[Requirement]
Set down exactly the lines from the one containing "add email facility, owner: Hiro" through the last line of the records below, both included, and nothing else.

● ● ● ● ●

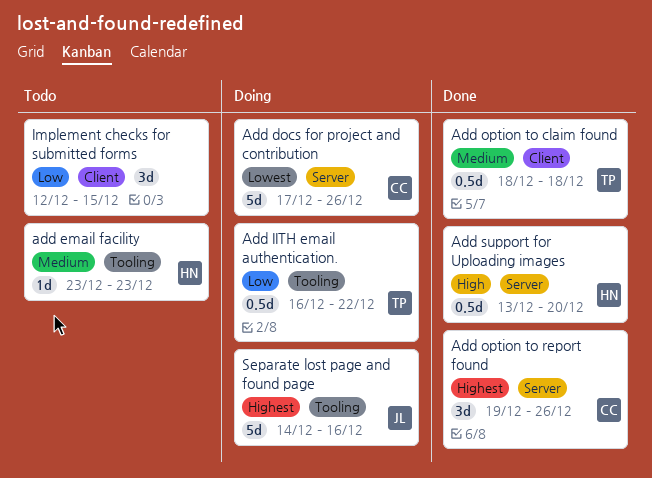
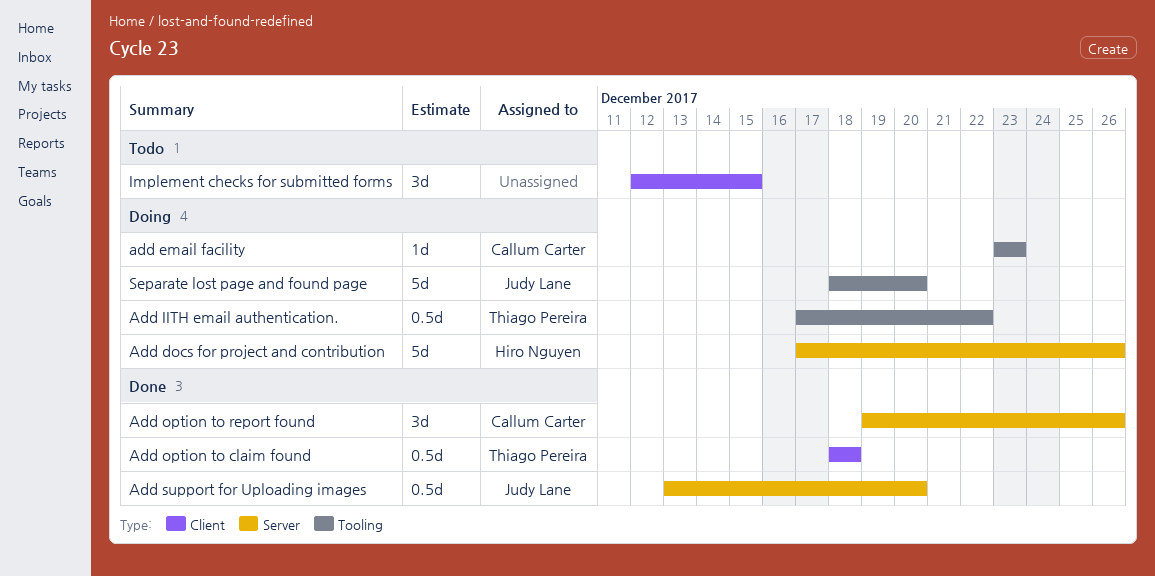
Add docs for project and contribution, owner: Callum Carter -> Hiro Nguyen
add email facility, status: Todo -> Doing
add email facility, owner: Hiro Nguyen -> Callum Carter
Add IITH email authentication., start: Dec 16 -> Dec 17
Add support for Uploading images, owner: Hiro Nguyen -> Judy Lane
Separate lost page and found page, start: Dec 14 -> Dec 18
Separate lost page and found page, due: Dec 16 -> Dec 20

● ● ● ● ●

[Response]
add email facility, owner: Hiro Nguyen -> Callum Carter
Add IITH email authentication., start: Dec 16 -> Dec 17
Add support for Uploading images, owner: Hiro Nguyen -> Judy Lane
Separate lost page and found page, start: Dec 14 -> Dec 18
Separate lost page and found page, due: Dec 16 -> Dec 20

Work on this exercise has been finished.